» **REQUIRED ACTION 1**: Quote the passage of the VoIP ruling text from "The decision does" to "on that request.".
» **REQUIRED ACTION 2**: In the VoIP ruling text, what was the FCC's vote on the Vonage petition?
» **REQUIRED ACTION 3**: Continue the text about the FCC's VoIP ruling from where it stops.

» **EXCERPTED TEXT**:
• • • • • • •

Utilities Watch

The Federal Communications Commission recently ruled that voice over Internet protocol, or VoIP, is an interstate service and therefore exempt from state and local regulation and tariffs.
The FCC voted 5-0 to support a petition from Vonage Holdings Corp. of Edison, N.J., which had asked the agency to declare the company’s product an interstate service, giving the FCC regulatory control.
According to the FCC, VoIP services, such as Vonage’s DigitalVoice, aren’t “subject to traditional state public utility regulation.” The decision was considered critical to future development of the emerging VoIP industry, which hopes to avoid negotiating rates with 50 separate state governments.
VoIP — a service that uses Internet phones that look and behave like regular phones and transmit ordinary telephone calls over the Internet using packet-linked routes — shifts calls away from wires and switches and instead uses computers to convert sounds into data and transmit them via the Internet.
Vonage has been challenging public utilities officials in Minnesota, which wanted the company to register in the state as a telecommunications service, subjecting it to rate regulation and other state rules. Similar issues have come up in California, New York, Alabama, Wisconsin, Oregon and Washington.
The decision does not preclude states from imposing some taxes and fees. It also does not address access charges, which are fees paid to local phone companies for completing calls to conventional phones.
Vonage also had asked the FCC to certify it as an information service, instead of a telecom company. Such a move would have a profound impact on the industry because it would mean VoIP providers wouldn’t have to pay the taxes and fees that traditional phone companies do. The commission did not rule on that request.

• • • • • • •

» **RECORD EXTRACTS**:
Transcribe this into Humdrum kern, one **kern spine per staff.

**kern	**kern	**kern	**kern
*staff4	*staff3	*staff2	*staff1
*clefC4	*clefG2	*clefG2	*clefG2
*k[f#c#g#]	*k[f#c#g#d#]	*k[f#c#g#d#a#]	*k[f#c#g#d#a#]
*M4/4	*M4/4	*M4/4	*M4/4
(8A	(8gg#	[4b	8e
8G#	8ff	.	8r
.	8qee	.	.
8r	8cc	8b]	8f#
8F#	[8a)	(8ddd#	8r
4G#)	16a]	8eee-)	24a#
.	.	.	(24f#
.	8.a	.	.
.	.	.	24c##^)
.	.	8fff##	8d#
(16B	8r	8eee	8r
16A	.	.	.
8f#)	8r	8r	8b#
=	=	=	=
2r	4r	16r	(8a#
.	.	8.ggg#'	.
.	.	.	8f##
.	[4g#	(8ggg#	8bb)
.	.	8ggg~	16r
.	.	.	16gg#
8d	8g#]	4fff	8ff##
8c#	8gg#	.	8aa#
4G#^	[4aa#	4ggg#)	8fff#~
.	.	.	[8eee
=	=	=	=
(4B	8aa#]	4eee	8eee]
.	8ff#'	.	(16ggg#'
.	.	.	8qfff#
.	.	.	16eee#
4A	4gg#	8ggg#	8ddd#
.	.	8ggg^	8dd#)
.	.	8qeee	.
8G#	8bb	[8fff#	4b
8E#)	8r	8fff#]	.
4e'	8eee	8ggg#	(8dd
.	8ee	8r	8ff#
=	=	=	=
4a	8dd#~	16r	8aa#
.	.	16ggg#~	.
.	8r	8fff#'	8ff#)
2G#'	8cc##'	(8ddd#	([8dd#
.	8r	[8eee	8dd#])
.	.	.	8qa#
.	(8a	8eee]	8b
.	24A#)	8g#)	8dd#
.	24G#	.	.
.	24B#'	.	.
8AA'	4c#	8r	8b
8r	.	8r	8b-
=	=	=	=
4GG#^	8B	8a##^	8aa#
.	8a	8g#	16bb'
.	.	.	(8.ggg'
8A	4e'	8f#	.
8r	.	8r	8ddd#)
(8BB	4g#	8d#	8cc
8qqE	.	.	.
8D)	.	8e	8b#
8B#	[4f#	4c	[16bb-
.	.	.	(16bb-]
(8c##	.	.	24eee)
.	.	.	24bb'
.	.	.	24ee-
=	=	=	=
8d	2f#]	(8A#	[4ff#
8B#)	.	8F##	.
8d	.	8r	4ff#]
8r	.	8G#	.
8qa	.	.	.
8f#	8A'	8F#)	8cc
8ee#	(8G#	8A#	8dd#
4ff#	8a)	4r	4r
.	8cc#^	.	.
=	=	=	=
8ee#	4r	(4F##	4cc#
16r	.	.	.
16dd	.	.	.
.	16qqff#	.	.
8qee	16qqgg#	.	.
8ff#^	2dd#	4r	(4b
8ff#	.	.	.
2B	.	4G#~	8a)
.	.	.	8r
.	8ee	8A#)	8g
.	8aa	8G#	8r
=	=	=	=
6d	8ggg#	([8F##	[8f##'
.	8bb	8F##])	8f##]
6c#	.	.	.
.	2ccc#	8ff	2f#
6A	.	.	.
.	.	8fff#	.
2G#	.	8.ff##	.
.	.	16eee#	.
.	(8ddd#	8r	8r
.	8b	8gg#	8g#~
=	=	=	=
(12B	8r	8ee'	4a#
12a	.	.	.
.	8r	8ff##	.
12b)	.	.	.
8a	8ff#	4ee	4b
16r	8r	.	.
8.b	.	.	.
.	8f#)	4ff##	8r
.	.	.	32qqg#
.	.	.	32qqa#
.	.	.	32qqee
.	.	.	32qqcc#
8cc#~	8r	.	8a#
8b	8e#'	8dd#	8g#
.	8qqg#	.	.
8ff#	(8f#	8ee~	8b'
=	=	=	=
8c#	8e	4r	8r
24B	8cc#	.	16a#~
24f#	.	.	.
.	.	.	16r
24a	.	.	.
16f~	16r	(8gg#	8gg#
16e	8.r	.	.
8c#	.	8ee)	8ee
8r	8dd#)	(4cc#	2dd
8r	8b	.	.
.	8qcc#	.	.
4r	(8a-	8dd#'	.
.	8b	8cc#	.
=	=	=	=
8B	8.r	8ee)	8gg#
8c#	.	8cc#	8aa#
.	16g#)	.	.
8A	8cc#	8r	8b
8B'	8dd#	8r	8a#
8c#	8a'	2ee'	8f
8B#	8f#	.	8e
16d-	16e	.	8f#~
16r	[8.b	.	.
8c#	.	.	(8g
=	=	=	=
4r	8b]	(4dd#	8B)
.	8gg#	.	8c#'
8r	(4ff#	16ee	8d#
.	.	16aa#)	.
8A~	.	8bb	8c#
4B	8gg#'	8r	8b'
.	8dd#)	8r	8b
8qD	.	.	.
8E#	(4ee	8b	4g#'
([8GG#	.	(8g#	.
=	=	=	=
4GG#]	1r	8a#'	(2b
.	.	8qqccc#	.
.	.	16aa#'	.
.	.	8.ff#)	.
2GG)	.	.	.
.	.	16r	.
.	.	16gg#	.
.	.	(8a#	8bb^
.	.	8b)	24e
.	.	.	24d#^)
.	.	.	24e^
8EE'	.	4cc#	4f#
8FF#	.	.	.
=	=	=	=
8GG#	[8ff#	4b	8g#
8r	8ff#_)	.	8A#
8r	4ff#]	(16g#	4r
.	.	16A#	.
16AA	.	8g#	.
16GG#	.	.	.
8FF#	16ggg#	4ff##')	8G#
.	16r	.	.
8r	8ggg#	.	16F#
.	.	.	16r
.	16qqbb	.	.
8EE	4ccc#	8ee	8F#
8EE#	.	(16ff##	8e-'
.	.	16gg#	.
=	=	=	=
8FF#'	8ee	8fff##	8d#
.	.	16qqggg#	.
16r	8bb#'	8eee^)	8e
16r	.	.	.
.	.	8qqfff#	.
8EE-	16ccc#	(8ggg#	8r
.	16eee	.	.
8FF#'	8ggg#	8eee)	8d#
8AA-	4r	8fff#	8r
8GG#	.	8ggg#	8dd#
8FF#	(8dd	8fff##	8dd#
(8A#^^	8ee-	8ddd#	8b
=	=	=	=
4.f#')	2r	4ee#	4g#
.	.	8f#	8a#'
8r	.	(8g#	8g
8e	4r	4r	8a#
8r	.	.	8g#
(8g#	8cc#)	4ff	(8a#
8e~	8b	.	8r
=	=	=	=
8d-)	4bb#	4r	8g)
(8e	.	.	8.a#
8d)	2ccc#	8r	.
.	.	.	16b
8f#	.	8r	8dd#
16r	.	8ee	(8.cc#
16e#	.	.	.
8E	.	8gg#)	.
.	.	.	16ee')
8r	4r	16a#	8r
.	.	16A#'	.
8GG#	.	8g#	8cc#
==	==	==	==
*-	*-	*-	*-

• • • • • • •

» **TASK RESPONSE 1**:
The decision does not preclude states from imposing some taxes and fees. It also does not address access charges, which are fees paid to local phone companies for completing calls to conventional phones.
Vonage also had asked the FCC to certify it as an information service, instead of a telecom company. Such a move would have a profound impact on the industry because it would mean VoIP providers wouldn’t have to pay the taxes and fees that traditional phone companies do. The commission did not rule on that request.

» **TASK RESPONSE 2**: The FCC voted 5-0 to support it.

» **TASK RESPONSE 3**:
The FCC “found that the company’s DigitalVoice service cannot practically be separated into intrastate and interstate components, precluding dual state and federal regulatory regimes.”
Vonage argued its service is interstate because DigitalVoice customers can use their phones from a broadband connection anywhere in the world, making it difficult to determine whether a call is local, interstate or international in nature.
That means there’s no way to tell if a customer who has a billing address in Minnesota is making a call from that state or another one, the company said.
The FCC went on to say: “Divergent state rules, regulations and licensing requirements could impede the rollout of such services that benefit consumers by providing them with more choice, competition and innovation.”
In October, 61 members of Congress sent a letter to FCC Chairman Michael Powell saying that the Vonage petition “gives the commission an appropriate opportunity to immediately declare that VoIP services, whether traversing the public Internet or privately managed IP networks, are interstate in nature and subject to the commission’s exclusive jurisdiction.”
The lawmakers turned to the FCC after legislation calling for VoIP services to be exempt from carrier access charges, state taxes and local regulations failed to generate congressional support. The bills would have prevented the FCC from delegating VoIP regulatory authority to state and local officials. The letter asked the FCC to expedite their ruling on the subject and provide jurisdictional and regulatory clarity.
The FCC ruling applies to cable, phone and other companies offering an Internet phone service similar to the one Vonage provides. A statement issued by the FCC said that the decision would exempt “other types of IP-enabled services, such as those offered by cable companies, that have basic characteristics similar to DigitalVoice.”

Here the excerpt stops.